Dat Judas dus niet een "verrader"was die er beslist alleen en doelbewust er op uit was om de Heiland te verraden, mag dan wel zeer duidelijk blijken uit deze enkele verzen in 2 Petrus. En al zijn onze zonden nog zo zwaar, er is altijd een weg tot berouw en bekering. Behalve voor hen die vasthouden aan het -blijvend- schenden van de Heilige Geest. Hiervoor bestaat geen vergeving.
Nu is het ook zo dat niemand, die zich in de nabijheid van Jezus bevond, lange tijd de zonde lief kon hebben, zonder dat de Heiland het ontdekte. Ook de Heiland hoopte dat zelfs zijn trouwe dienaren, van gedachten zoudenb veranderen. Maar Jezus kan niets voor ons doen, door de Heilige Geest als wij zelf niet willen veranderen naar Zijn beeld
. Ook Judas heeft enige tijd gedacht dat hij wel overgeslagen zou worden bij de voetwassing en het oordeel over zijn werk (voor de Heer). De voetwassing is immers dé handeling die ons bepaald bij het Avondmaal in de oprechtheid van ons geloof en relatie naar onze medemens. Vandaar dat de voetwassing een wezelijk onderdeel is van het Heilige Avondmaal behoort te zijn, in het voorbeeld van Jezus persoonlijk.Maar Jezus antwoord Judas heel direct aan het hart als Hij, aan Judas mededeeld:
Wat gij doet, doe het haastelijk
Terwijl dus Jezus -nog- aan Judas het Avondmaal bedient, spoed deze zich, direct daarna, de nacht in en verdwijnt in de duisternis.
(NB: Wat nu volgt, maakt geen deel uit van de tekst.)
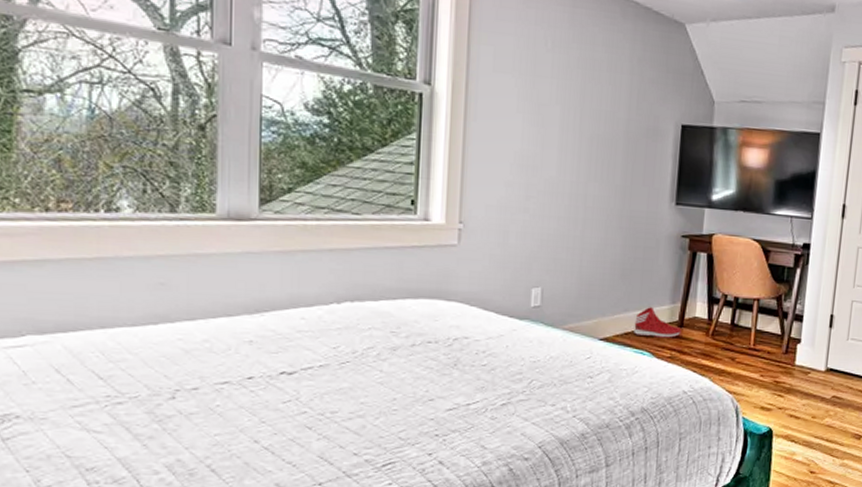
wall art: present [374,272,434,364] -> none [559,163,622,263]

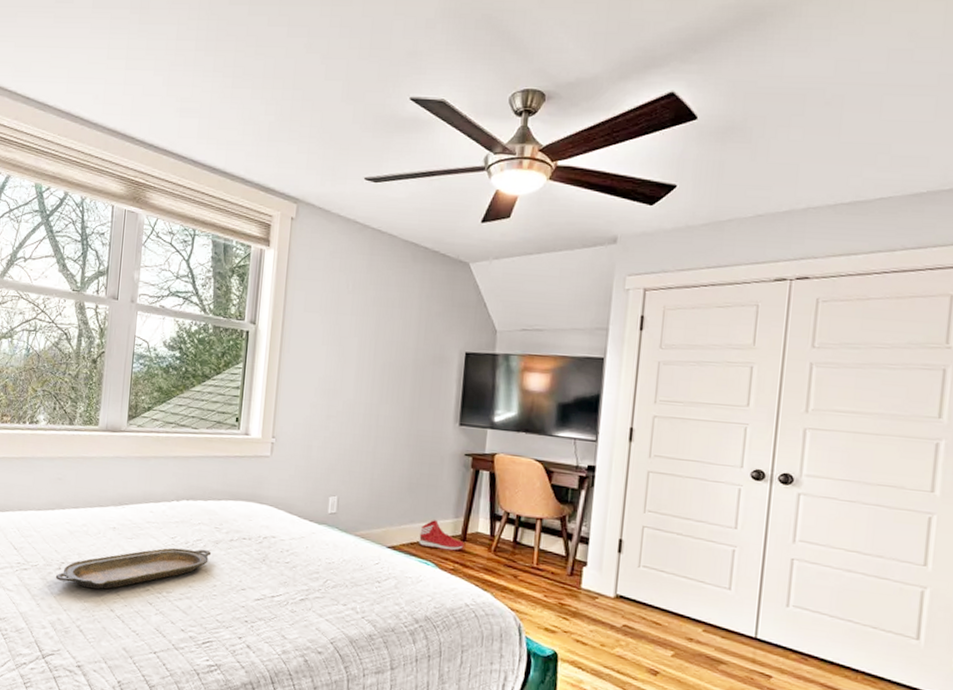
serving tray: none [168,358,388,419] -> present [55,548,212,589]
De zonde was een gewoonte geworen van Judas. Zijn eerste stappen in de richting van de Satan zullen gemakkelijker zijn geweest, dan de eerste schreden met Chistus. En juist dat zondige karakter dat Judas, heimelijk had ontwikkeld, kostte hem zijn leven.
Hoe graag zou Jezus. de eens zo trouwe en geliefde navolger van Hem willen redden en bevrijden. Judas heeft dat zeker gedacht. Immers deze had een zo diepe bewondering voor de daadkracht en trouwe navolging van de Hemels wet, dat Judas wel dacht zonder meer vergeven te worden.
Het enig wat in die nmogelijkheid ontbrak, was de wilskracht van Judas zelf. Sommige onder ons gaan niet verloren omdat zij niet kunnen, maar omdat zij niet willen. Velen houden vast aan een werelds beeld van verlossing en blijven (net als Judas) verstrikt in een wereldse wet, menen Jezus na te volgen. Velen onder ons loochenen deze wereld, in plaats van vooruit te zien. Zij kijken voortdurend achterom. En dat is waartoe Satan judas verlokte. Listig en door macht en bezit van een tijdelijke, nietszeggende rijkdom, werd Judas van ee trouw en oprechte volgeling, een bedrieger en verrader. Toch had Jezue hem nog steeds lief. Maar Judas begreep uiteindelijk de heilskracht van Jezus'voorbeeld niet.
Vergeving lag op de lippen van de Heiland, zoals Hij ons allemaal wil vergeven, maar als in ons hart net zoals dat van Judas, oprecht berouw kan ontbreken, dan kan Jezus geen vergeving -meer- schenken.
Judas nu raakte geestelijk zo verstrikt in zijn vreselijke daad, dat hij zich aan een boomtak verhing. Doordat de boomtak brak, viel Judas' lichaam in een diepte en "barstte open". Lucas die ook medicijnmeester was beschrijft het voorval wat nauwkeuriger.
Van het "bloedgeld" dat Judas in een wanhoopsdaad had weggesmeeten werd een graf gekocht opeen akker die voor overleden "vreemdelingen" bdoeld was. Daarom het die akker, tot op de dag van vandag: Akeldama of te wel Bloedakker.
Als nu Judas begraven is, wat dan leert het ons nu verder dat hij op een bepaalde wijze is gestorven. Hij heeft zichzelf van het leven beroofd en dat moet naar mijn idee voldoende zijn om waakzaam te zijn en oprecht proberen te blijven in de relatie met onze Heiland en Verlosser.